_EXCERPT PROVIDED_.
* * * * * * *
Re: reserved identifiers (slightly OT)

Discussion in 'C Programming' started by Thomas Richter, Nov 7, 2010.

  1. superpollo wrote:
    > i understand that using something like:
    >
    > strength
    > memorandum
    > isotope
    > tolerance
    > ...
    >
    > as variable identifiers is a violation of the standard.


    Since when?

    > <OT>
    > is it possible to ask the GCC compiler to warn about this?
    > </OT>


    Why?
    Thomas Richter, Nov 7, 2010
    #1
    1. Advertising

  2. Thomas Richter

    James Kuyper Guest

    On 11/07/2010 04:34 AM, Thomas Richter wrote:
    > superpollo wrote:
    >> i understand that using something like:
    >>
    >> strength
    >> memorandum
    >> isotope
    >> tolerance
    >> ...
    >>
    >> as variable identifiers is a violation of the standard.


    Only as identifiers with external linkage. They're perfectly safe for
    use with internal linkage.

    > Since when?


    The relevant clauses are present in the C99 standard. I don't think they
    were in the C90 standard, but I can't be sure.

    Section 7.26, Future Library Directions: "All external names described
    below are reserved no matter what headers are included by the program."

    7.26.2p1: "Function names that begin with either is or to, and a
    lowercase letter may be added to the declarations in the <ctype.h> header."

    7.26.10p1: "Function names that begin with str and a lowercase letter
    may be added to the declarations in the <stdlib.h> header."

    7.26.11p1: "Function names that begin with str, mem, or wcs and a
    lowercase letter may be added to the declarations in the <string.h> header."
    James Kuyper, Nov 7, 2010
    #2
    1. Advertising

  3. Thomas Richter

    James Kuyper Guest

    On 11/07/2010 06:33 AM, superpollo wrote:
    > James Kuyper ha scritto:
    >> On 11/07/2010 04:34 AM, Thomas Richter wrote:

    ....
    >>> Since when?

    >>
    >> The relevant clauses are present in the C99 standard. I don't think
    >> they were in the C90 standard, but I can't be sure.
    >>
    >> Section 7.26, Future Library Directions: "All external names described
    >> below are reserved no matter what headers are included by the program."
    >>
    >> 7.26.2p1: "Function names that begin with either is or to, and a
    >> lowercase letter may be added to the declarations in the <ctype.h>
    >> header."
    >>
    >> 7.26.10p1: "Function names that begin with str and a lowercase letter
    >> may be added to the declarations in the <stdlib.h> header."
    >>
    >> 7.26.11p1: "Function names that begin with str, mem, or wcs and a
    >> lowercase letter may be added to the declarations in the <string.h>
    >> header."

    >
    > yes: here:
    >
    > http://www.open-std.org/JTC1/SC22/WG14/www/docs/n1256.pdf
    >
    > starting @ p. 413
    >
    > but what about my question, anyone?


    To take one example at random, from the four you gave:

    extern char memorandum[1024];

    The identfier "memorandum" starts with "mem", and is therefore, per
    7.26.11p1, a name that might be used for a function that might be used
    in some future version of <string.h>. Per 7.26, that means that the
    external name "memorandum" is reserved, even if string.h is not
    #included, and it's reserved NOW, in C99, not just in whichever future
    version of the standard might specify the existence of such a function.
* * * * * * *
_SOURCE DATA_.
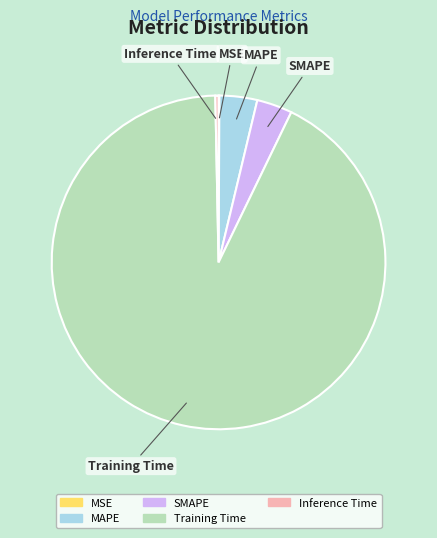

Which category has the biggest portion of the pie?

Training Time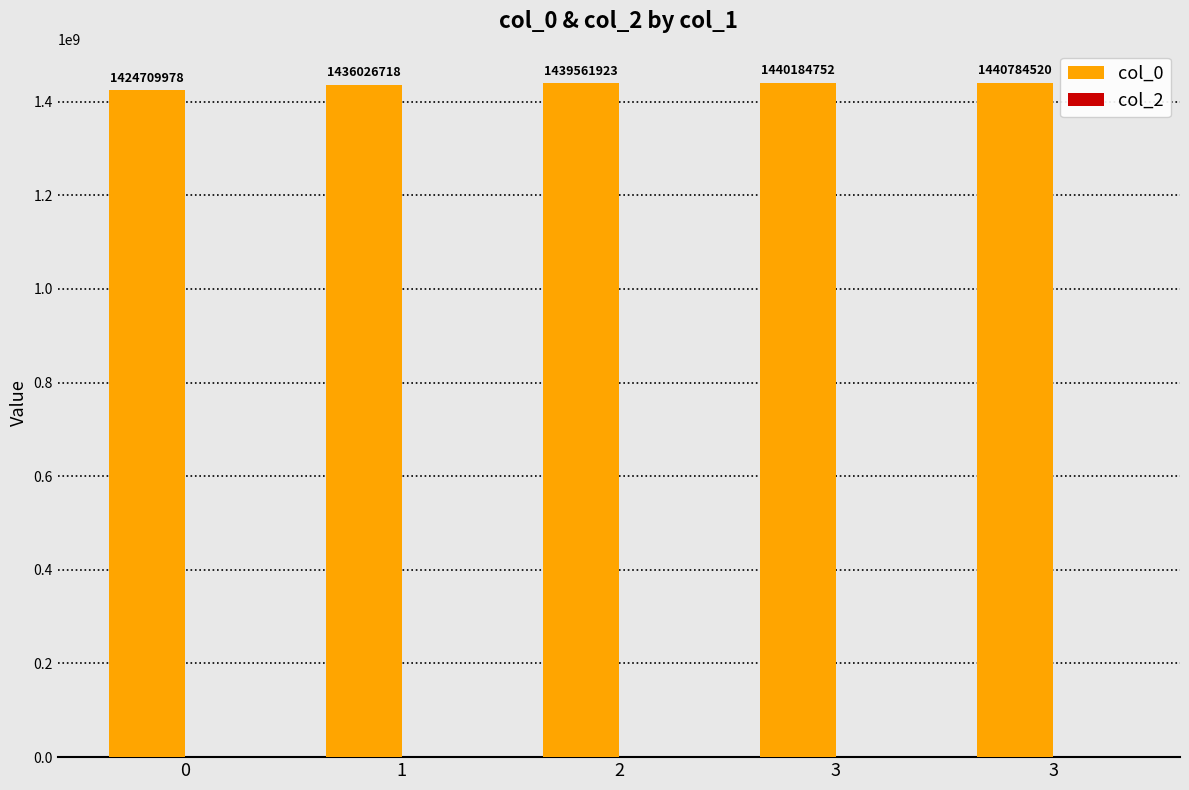

How many values are below 1439561923?

2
* * * * * * *
_WHAT TO WORK ON_.
1. Please extract the passage from the forum thread on reserved identifiers starting at "extern char memorandum[1024];" and ending at "such a function.".
2. In the forum thread on reserved identifiers, which header does 7.26.10p1 say function names beginning with str and a lowercase letter may be added to?

_ANSWERS BY TASK_.
1.
extern char memorandum[1024];

    The identfier "memorandum" starts with "mem", and is therefore, per
    7.26.11p1, a name that might be used for a function that might be used
    in some future version of <string.h>. Per 7.26, that means that the
    external name "memorandum" is reserved, even if string.h is not
    #included, and it's reserved NOW, in C99, not just in whichever future
    version of the standard might specify the existence of such a function.

2. The <stdlib.h> header.